Ever since the days of Henry Ford, few industries have been more male-dominated at the executive level than the auto industry.
Former GM Vice Chairman Bob Lutz fittingly titled his recent book Car Guys vs. Bean Counters: The Battle for the Soul of American Business. When it comes to top executives at auto companies, there simply hasn't been a woman in the driver's seat, ever.
Mary Barra's appointment as CEO of General Motors is clearly a milestone for both women and the auto industry. This is a business, after all, where it's more likely to see a woman draped across a car hood at an auto show or in a pin-up calendar than sitting in the executive suite.
But here's something to know about the auto industry's first woman CEO: She didn't get the job because she's a woman. She got the job because she made things happen for her; she didn't wait for things to happen to her.
Barra, 51, whose father was a Pontiac die tool maker and whose mother was a bookkeeper, started working at General Motors when she was just 18.
She worked her way up a variety of engineering jobs at GM, eventually becoming VP of global manufacturing engineering. Then, backed by forward-thinking bosses, she earned the opportunity to bolster her management experience by running GM's human resources, product development, purchasing and supply chain operations.
In a nutshell, Mary Barra did everything she needed to do to be GM's CEO before she was appointed to the top job. She learned her industry; she made a plan and set a path for her career; she formed a team of supporters and mentors to help guide her along the way -- and she worked hard to get there.
We should all applaud her achievement, and the revolutionary change her appointment brings to the auto industry.
But we should also remember that most women -- many of whom are just as qualified, just as hard-working, just as dedicated as Mary Barra -- are more likely to be shut out of the running for corporate CEO positions than welcomed.
The same week Barra was appointed CEO of GM, the nonprofit research group Catalyst released its annual study of women in executive positions and on corporate boards at Fortune 500 companies.
For the eighth year in a row, the numbers were unchanged.
You read that right. Women still hold less than 17 percent of corporate board seats, and less than 15 percent of executive positions at the biggest companies in America.
"It's hard to believe that at the end of 2013 we still see more than a few all-male corporate boards and leadership teams," Ilene Lang, president and CEO of Catalyst said in announcing the results. "Diverse business leadership and governance are correlated with stronger business performance, employee engagement, and innovation.
"Shareholders beware: a company with no women at the top is missing one of the biggest opportunities in the marketplace today," she said.

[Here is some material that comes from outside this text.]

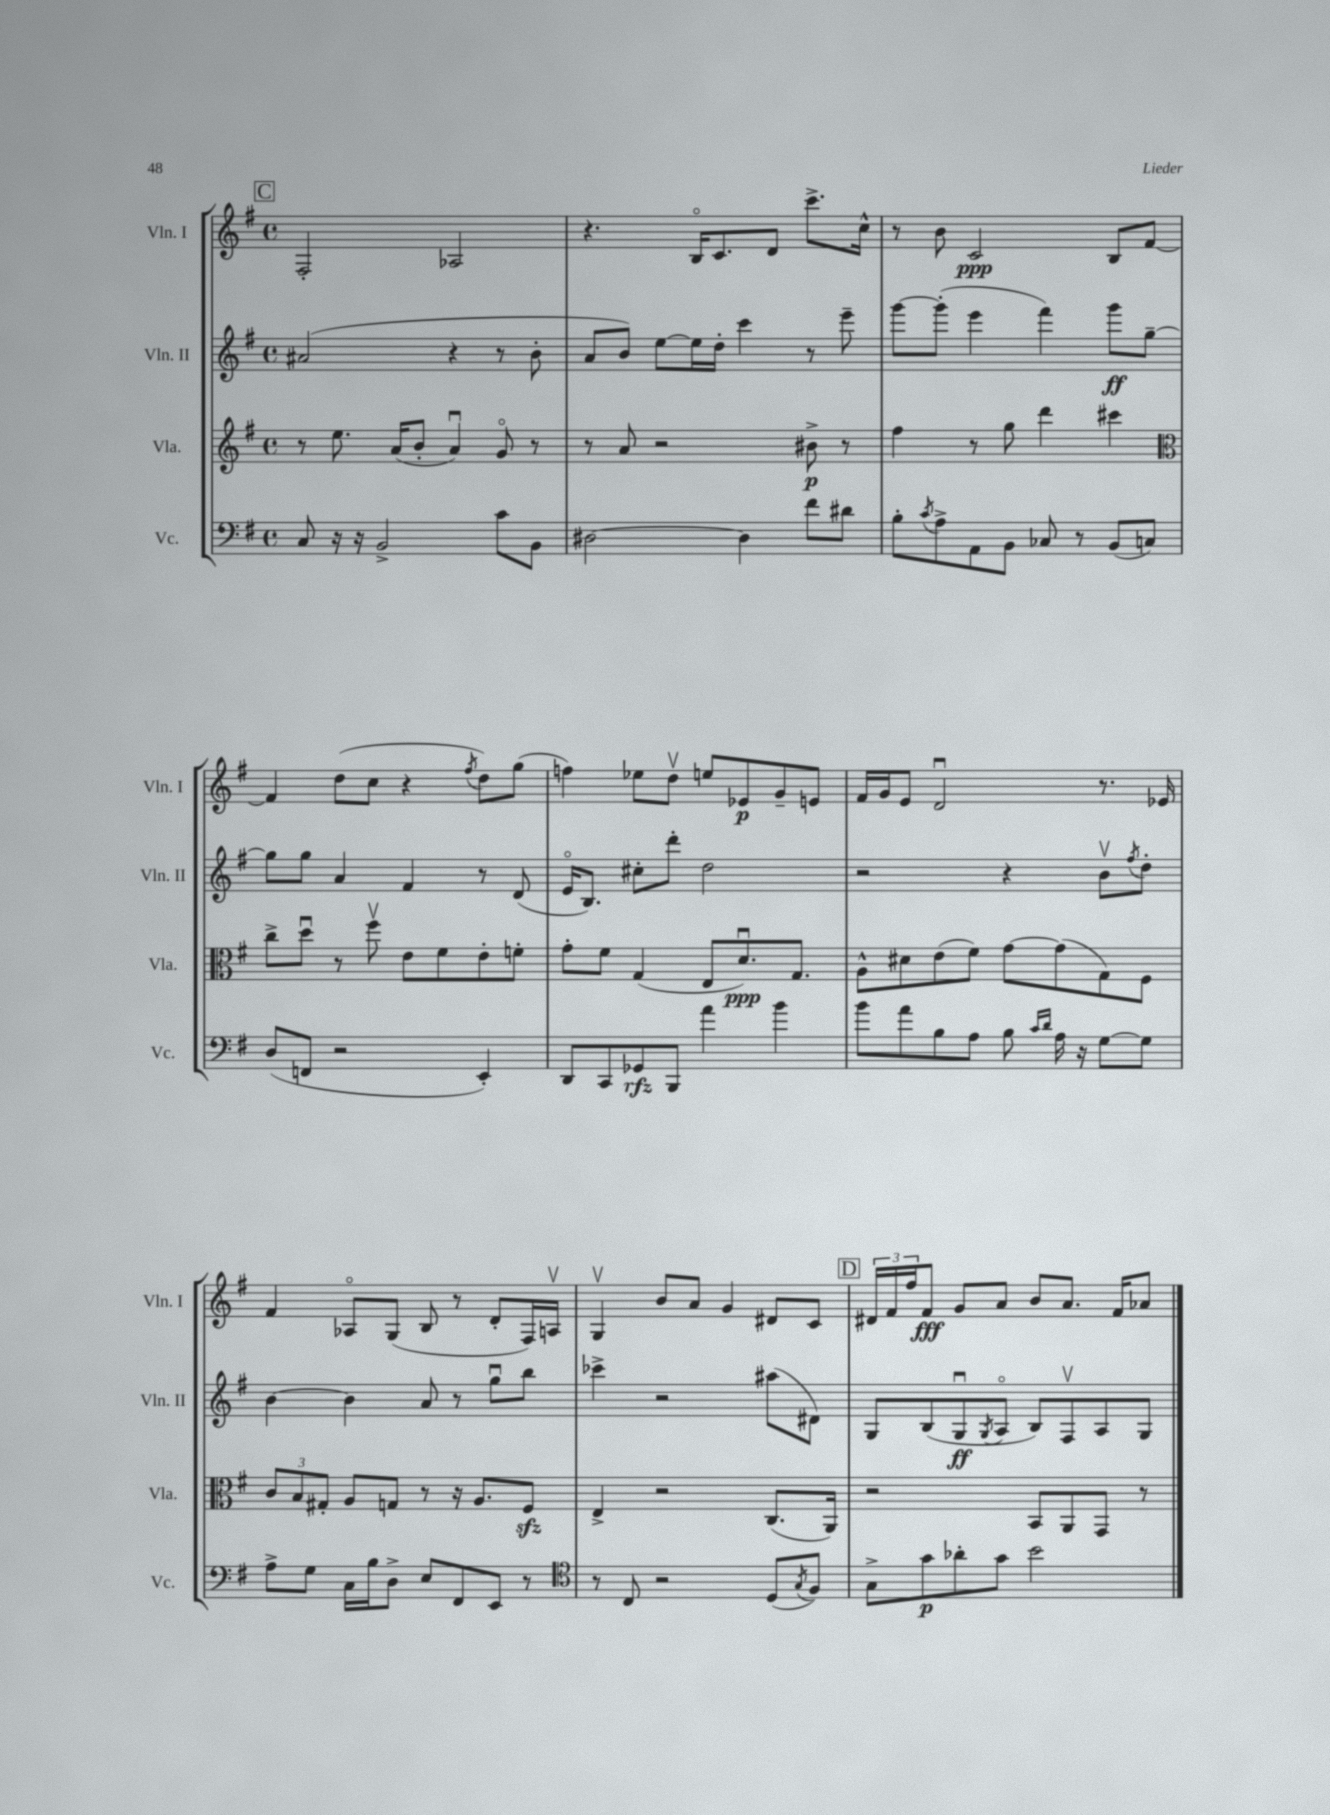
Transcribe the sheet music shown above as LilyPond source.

Fortunately, there are a few companies that recognize it makes sense -- financially, socially, otherwise -- to have women in executive and board roles in a country where women make the majority of buying decisions.
Along with GM, another company helping to push equality in its executive ranks is Kimberly-Clark Corp. Four out of 10 executive officers at Kimberly-Clark are women, and 25 percent of the company's board seats are held by women.
"Companies that have improved their representation of women are attractive employers to all the talent available," Kimberly-Clark Corp. chairman and CEO Thomas Falk told Catalyst. "For those that have not improved, you have to wonder how long they can be successful if they are only hiring from half of the talent available.
"This issue is not about equity or fairness, it's about winning," Falk said.
Hopefully, more companies will follow the lead of GM and Kimberly-Clark.
Until then, we as women should follow the lead of Mary Barra. We should continue to make things happen for us, not to us. We should set our own course, build our team of supporters, and work hard to get to where we know we deserve to be.